Yea sending file is another option, but finding ip is not exactly as u stated!
Its like this :
1. U open cmd.exe and do netstat.
2. Now Send file n during the transfer again do "netstat"!
3. The difference in 2 readings is the IP of the victim!

So just doing netstat "before the file transfer is completed" as u said, will surely gonna confuse the noobies.


----------



## blackpearl (Nov 6, 2006)

mediator said:
			
		

> Yea sending file is another option, but finding ip is not exactly as u stated!
> Its like this :
> 1. U open cmd.exe and do netstat.
> 2. Now Send file n during the transfer again do "netstat"!
> ...



Yup, yup.

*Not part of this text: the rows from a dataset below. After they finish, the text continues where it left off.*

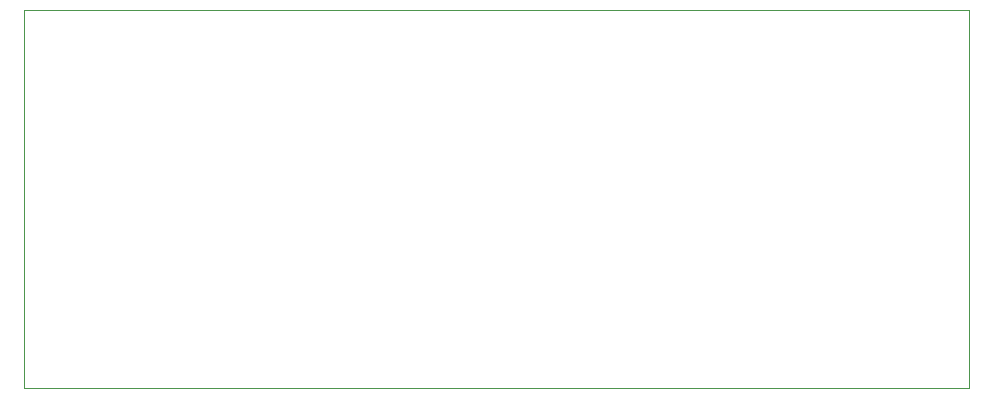
<source format=gbr>
%TF.GenerationSoftware,KiCad,Pcbnew,(6.0.0)*%
%TF.CreationDate,2022-01-31T19:36:34+00:00*%
%TF.ProjectId,BusyBusBoard,42757379-4275-4734-926f-6172642e6b69,rev?*%
%TF.SameCoordinates,Original*%
%TF.FileFunction,Profile,NP*%
%FSLAX46Y46*%
G04 Gerber Fmt 4.6, Leading zero omitted, Abs format (unit mm)*
G04 Created by KiCad (PCBNEW (6.0.0)) date 2022-01-31 19:36:34*
%MOMM*%
%LPD*%
G01*
G04 APERTURE LIST*
%TA.AperFunction,Profile*%
%ADD10C,0.100000*%
%TD*%
G04 APERTURE END LIST*
D10*
X100000000Y-67000000D02*
X180000000Y-67000000D01*
X180000000Y-67000000D02*
X180000000Y-99000000D01*
X180000000Y-99000000D02*
X100000000Y-99000000D01*
X100000000Y-99000000D02*
X100000000Y-67000000D01*
M02*

</source>
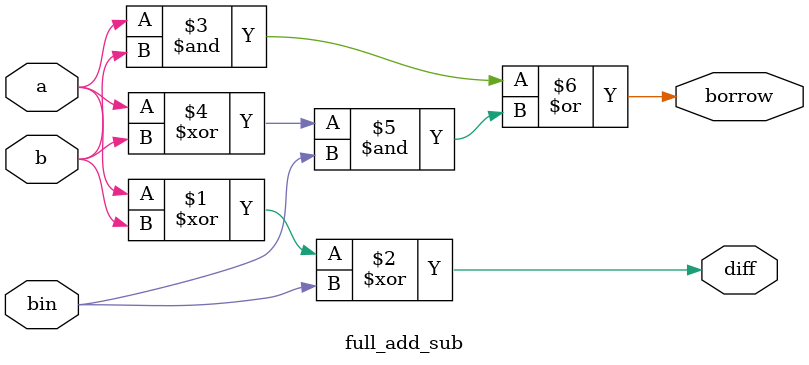
<source format=v>
module full_add_sub (
    input  wire a, b, bin,       // Inputs
    output wire diff, borrow     // Outputs
);

    // Logic equations
    assign diff   = a ^ b ^ bin;                  // Difference
    assign borrow = (a & b) | ((a ^ b) & bin);  // Borrow logic

endmodule
</source>
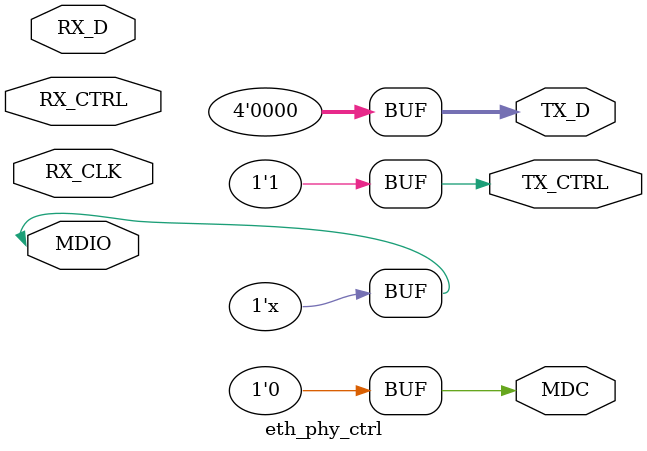
<source format=v>

module eth_phy_ctrl(
output MDC,
inout MDIO,
input RX_CLK,
input RX_CTRL,
input [3:0] RX_D,
output TX_CTRL,
output [3:0] TX_D
);

assign TX_CTRL = 1;
assign TX_D = 0;
assign MDIO = 1'bz;
assign MDC = 0;

endmodule

</source>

I guess I missed that part.


----------



## ..:: Free Radical ::.. (Mar 28, 2007)

bah. I can do all this myself from dos.
Can do a traceroute of the pings I send to all the servers and clients I am connected to.


----------



## Tech Geek (Mar 28, 2007)

^^^^What is cmd.exe?????????


----------



## piyush gupta (Mar 28, 2007)

^^ Its command prompt

Press Window+R or Go to Start->Run

Type cmd


----------



## Tech Geek (Mar 28, 2007)

ok
thanks for the help


----------



## jbohaj (Feb 22, 2009)

Hi, What is the method to find IP of Orkut users


----------



## Ecstasy (Feb 22, 2009)

^^I doubt if that's possible.


----------



## fabler (Feb 25, 2009)

Thanks for the info dude.. I didn't know that...


----------



## noserver (Mar 6, 2009)

so maybe will try hope can help people want to know YM partner


----------



## jbohaj (Mar 16, 2009)

Hello, please refer me that links, Articles. Where reviews can b read to choose a best hard disk to purchase.


----------



## misdirection (Mar 31, 2009)

Alternatively, you can host your webpage via any web hosting service. Once the person accessed your website, record the date and the time; I prefer you to only host an image on the server so it's easier for you to detect the victim's IP address. 

Go to the access log and volia, you snatched their IP address. 

My only concern is that -- is Road Runner IP allocation dynamic? If so, how often does a customer get their IP address renewed? Thanks!


----------